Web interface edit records
========
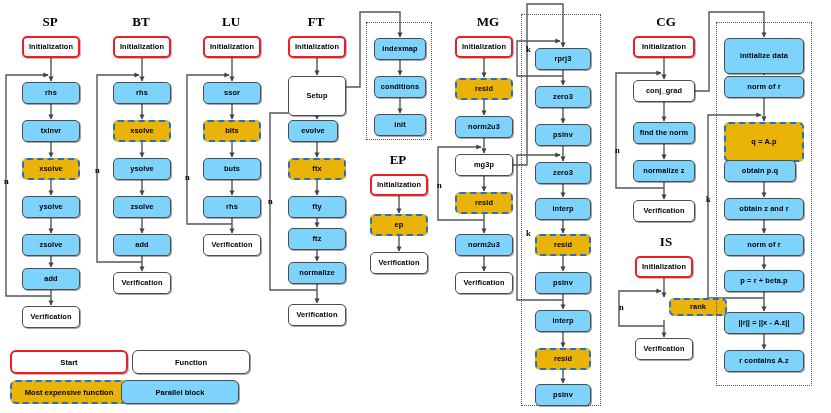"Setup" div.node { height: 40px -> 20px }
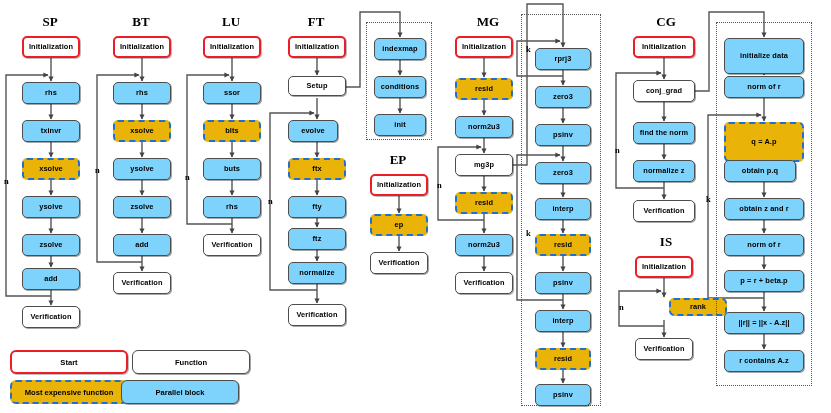"normalize" div.node { text: normalize -> expensive }
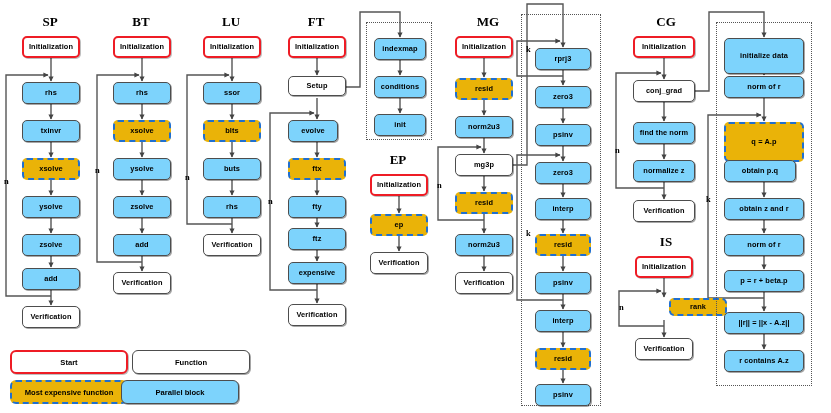"Parallel block" div.legend-item { border-radius: none -> 7px; left: 121px -> 140px }
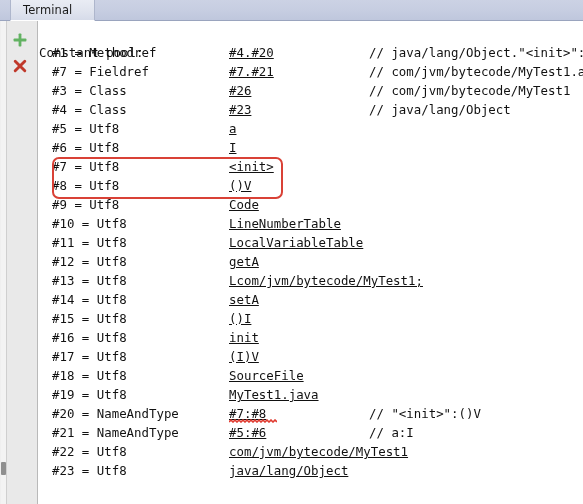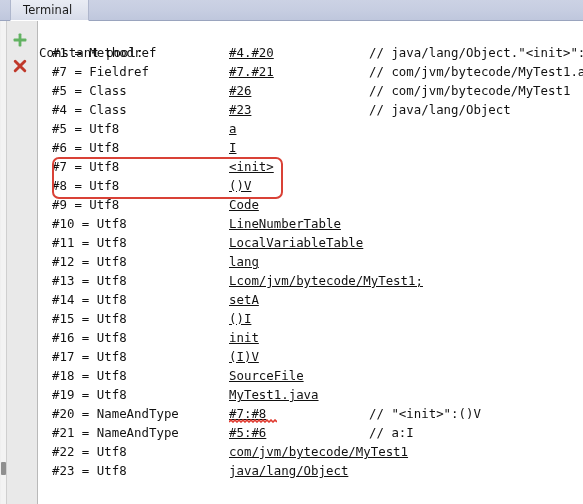"Terminal" .tab { padding: 0 16px 0 12px -> 0 22px 0 12px }
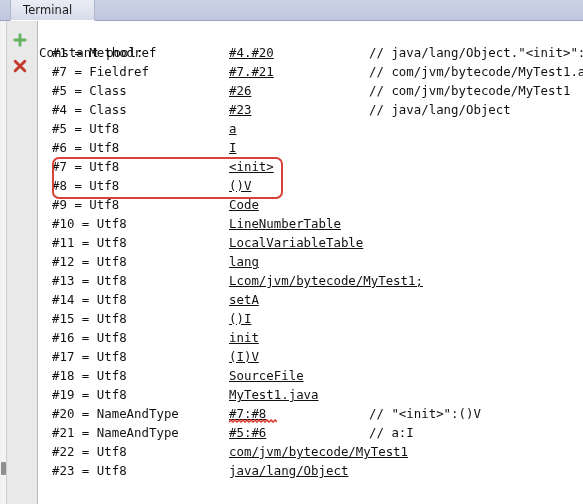"#5 = Class" span.col-idx { text: 5 -> 3 }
========
Problem to solve:
Reproduce the data above without a single change, please, but without its pictures.

Result of the exercise:
"Setup" div.node { height: 40px -> 20px }
"normalize" div.node { text: normalize -> expensive }
"Parallel block" div.legend-item { border-radius: none -> 7px; left: 121px -> 140px }
"Terminal" .tab { padding: 0 16px 0 12px -> 0 22px 0 12px }
"#5 = Class" span.col-idx { text: 5 -> 3 }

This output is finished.